╭─ PASSAGE PROVIDED
# New Solder Iron



## Edrick (Jul 3, 2012)

Just got a new solder iron Weller WESD51 and I've got to say it's one of the best irons ive ever had. Within 40 seconds it goes from a cold nothing to 500 degrees, cool to the touch (as far as where you hold it), lots of tips and good for extended soldering. Anyone else use them or other variants of the Wellers?


----------



## cpf (Jul 4, 2012)

No touchscreen? Or click wheel? Hmph http://www.all-spec.com/products/wx2021.html

I have a station-less weller AIO unit for repairs on the go, works as well as it did when I got it used however many years ago. Not fancy, but light and effective.


----------



## Edrick (Jul 4, 2012)

That price actually isn't bad for what I was expecting. But I think it might be slightly out of my needs haha


----------



## Nelson (Jul 5, 2012)

I'm quite happy with my Weller WTCPT 35(?) watt soldering station. Very simple, reliable. Temperature is controlled by the tip that you use. Also a wide variety of tips available. I've never needed anything more than what it offers.


----------



## FMEng (Jul 5, 2012)

Edrick, you bought a very good one. A soldering station, like that one, solders better than a standard iron because the temperature is so well regulated. It helps avoid cold joints and can properly heat connections of a wider variety of sizes. When the tip is applied to cold metal, the heater is given more power to quickly make up the loss in temperature. A conventional iron just relies on thermal mass to get the job done.
╰─
╭─ RECORDS PROVIDED
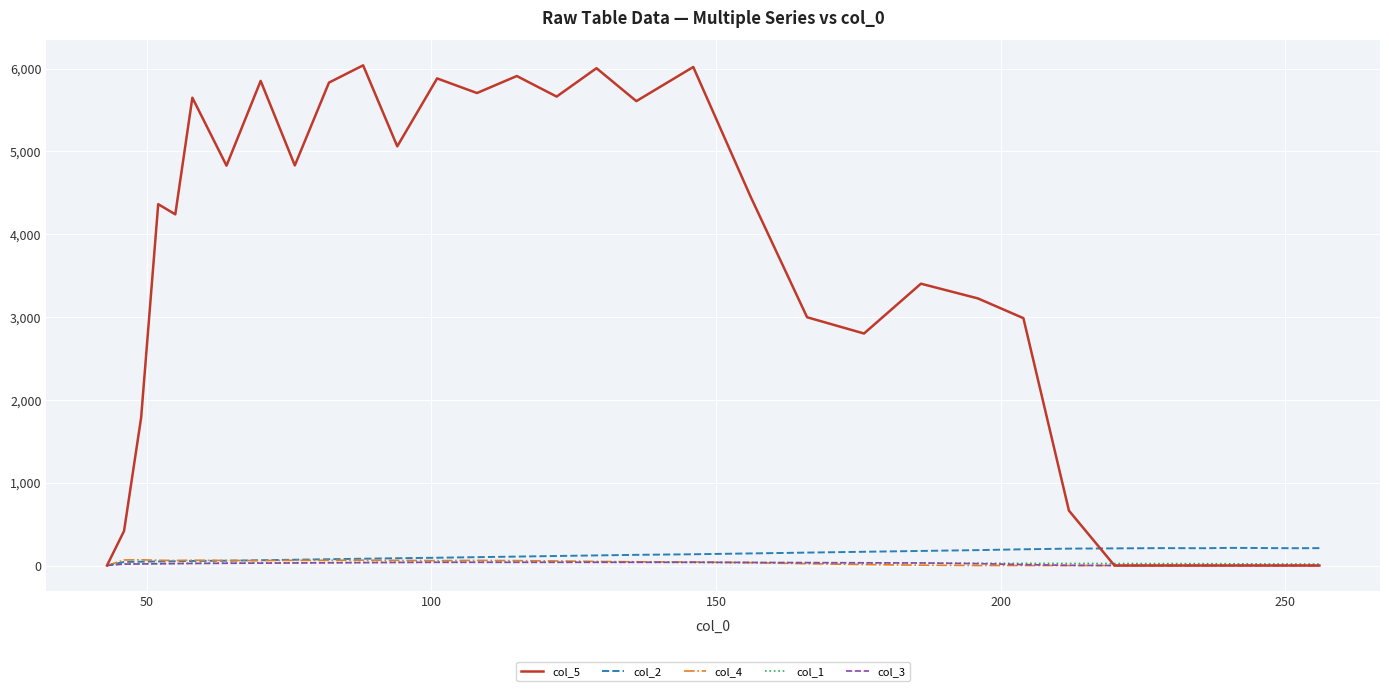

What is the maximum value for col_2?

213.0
╰─
╭─ RECORDS PROVIDED
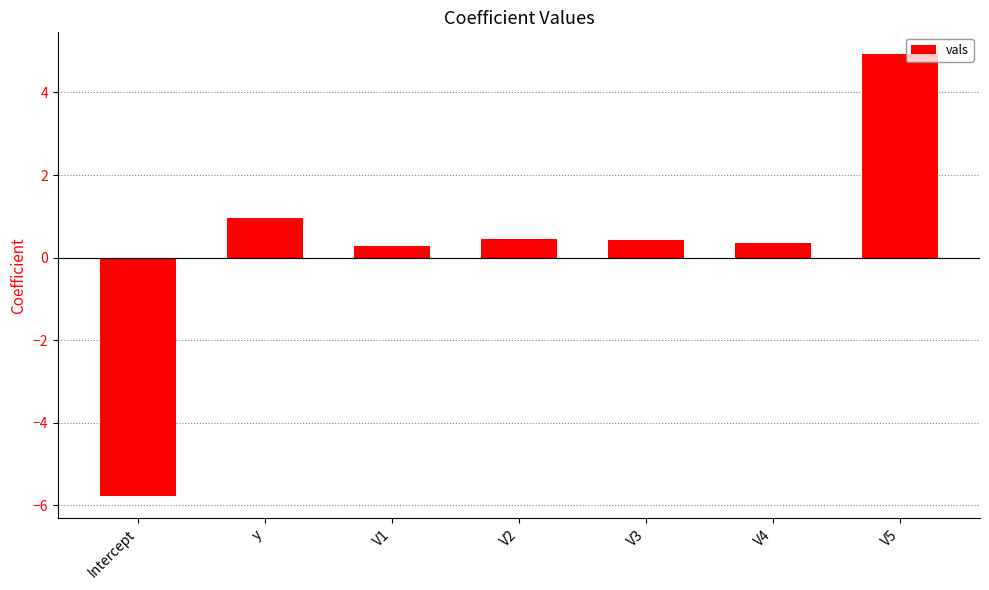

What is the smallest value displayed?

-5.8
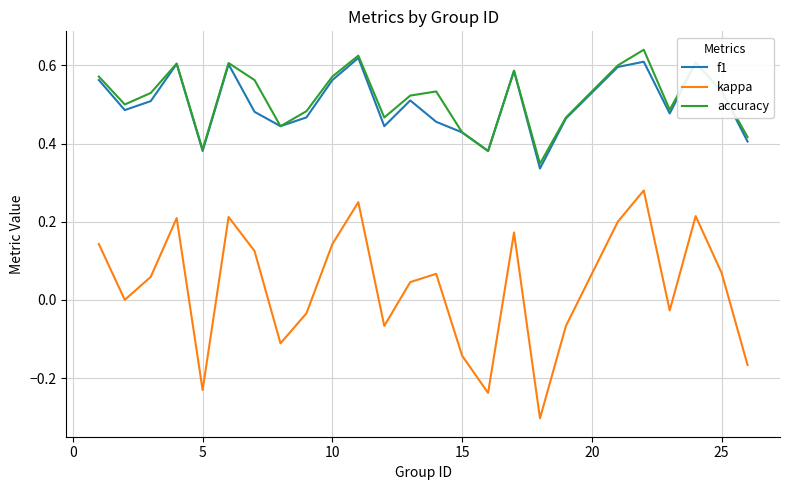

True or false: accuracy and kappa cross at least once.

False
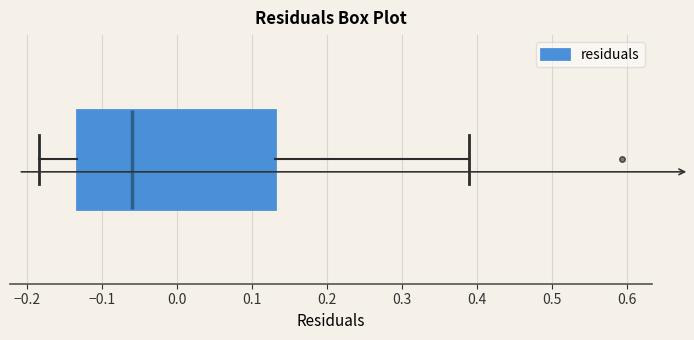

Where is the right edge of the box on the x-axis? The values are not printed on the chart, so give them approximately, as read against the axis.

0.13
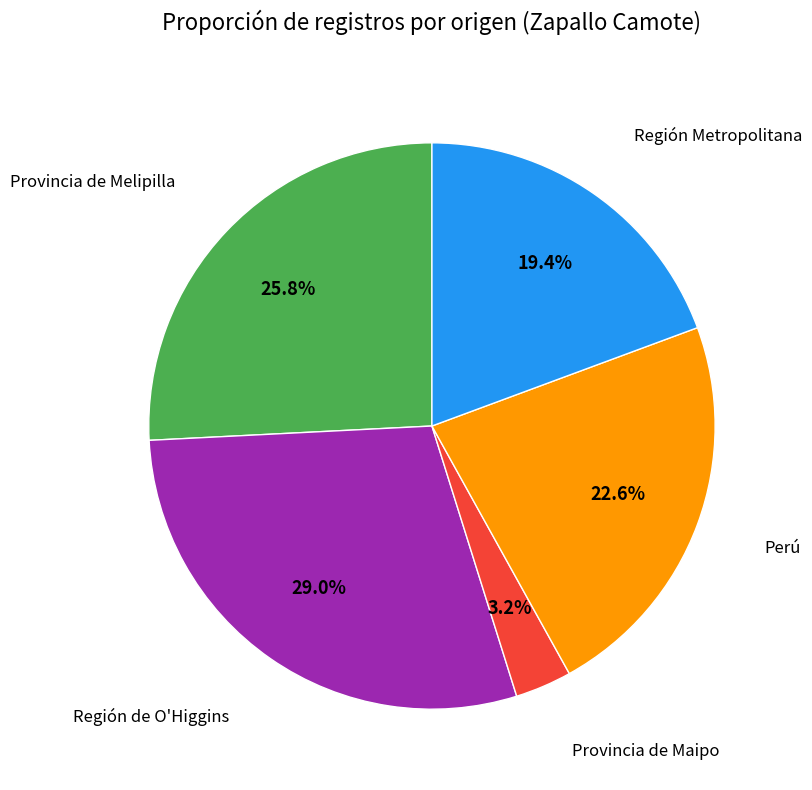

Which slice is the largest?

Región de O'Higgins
╰─
• [WHAT TO WORK ON]:
a - According to the soldering iron thread, how long does the Weller WESD51 take to go from cold to 500 degrees?
b - Reproduce the portion of the soldering iron thread starting at "Edrick, you bought" and ending at "the job done.".
The records have no connection to the forum thread about soldering irons.

• [SOLUTIONS TO EACH TASK]:
a - Within 40 seconds.

b -
Edrick, you bought a very good one. A soldering station, like that one, solders better than a standard iron because the temperature is so well regulated. It helps avoid cold joints and can properly heat connections of a wider variety of sizes. When the tip is applied to cold metal, the heater is given more power to quickly make up the loss in temperature. A conventional iron just relies on thermal mass to get the job done.